Grilled option: Cook the shrimp on a grill for smoky flavor instead of pan-searing.
Q&A
Q: Can I prepare this ahead of time?
Yes. The mango salsa and lime-chili sauce can be made a few hours in advance and kept in the fridge. Cook the shrimp fresh for best texture.
Q: What can I use instead of shrimp?
Grilled chicken, salmon, or even tofu are great alternatives.
Q: Can I make this dairy-free?
Yes. Use a dairy-free yogurt or a cashew-based sour cream for the sauce.

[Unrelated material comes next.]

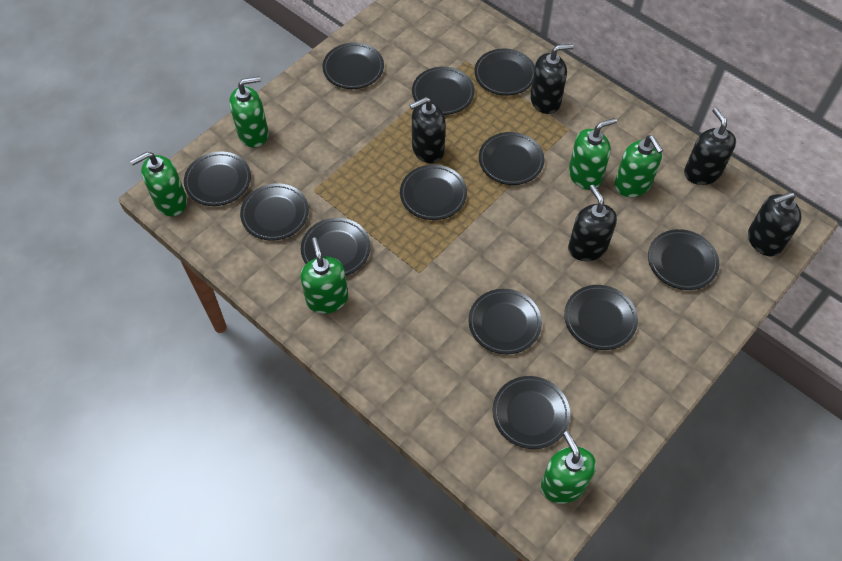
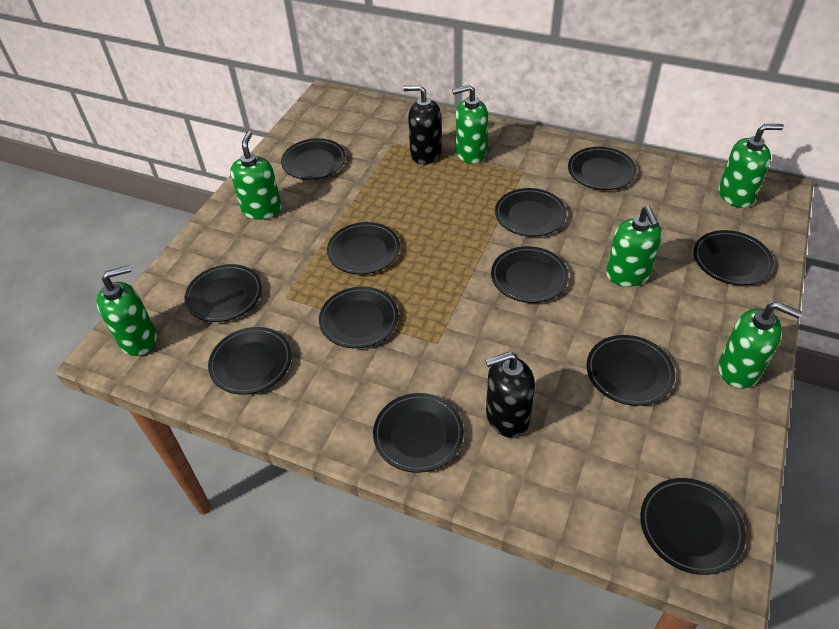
black soap dispenser: [410,97,446,163] [530,44,574,114] [568,185,617,261] [684,108,736,185] [748,192,802,256] = 5 -> [403,85,441,165] [485,352,535,438] = 2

Q: How spicy is this recipe?
It’s mild to medium, depending on how much chili sauce and jalapeño you add. Adjust to your taste.
Nutrition
(per serving, with rice and sauce)
Calories: ~420
Protein: 28 g
Fat: 18 g
Carbohydrates: 38 g
Fiber: 6 g
Sodium: ~520 mg
(Values are approximate and depend on portion sizes and ingredients used.)
Conclusion
These shrimp and avocado bowls are fresh, satisfying, and easy to pull together in under 30 minutes. The sweet mango salsa, creamy avocado, and zesty lime-chili sauce balance the smoky-spiced shrimp perfectly. Whether you serve them for a quick weeknight dinner or a colorful weekend lunch, they’re a crowd-pleasing Mediterranean-inspired meal that feels both light and hearty.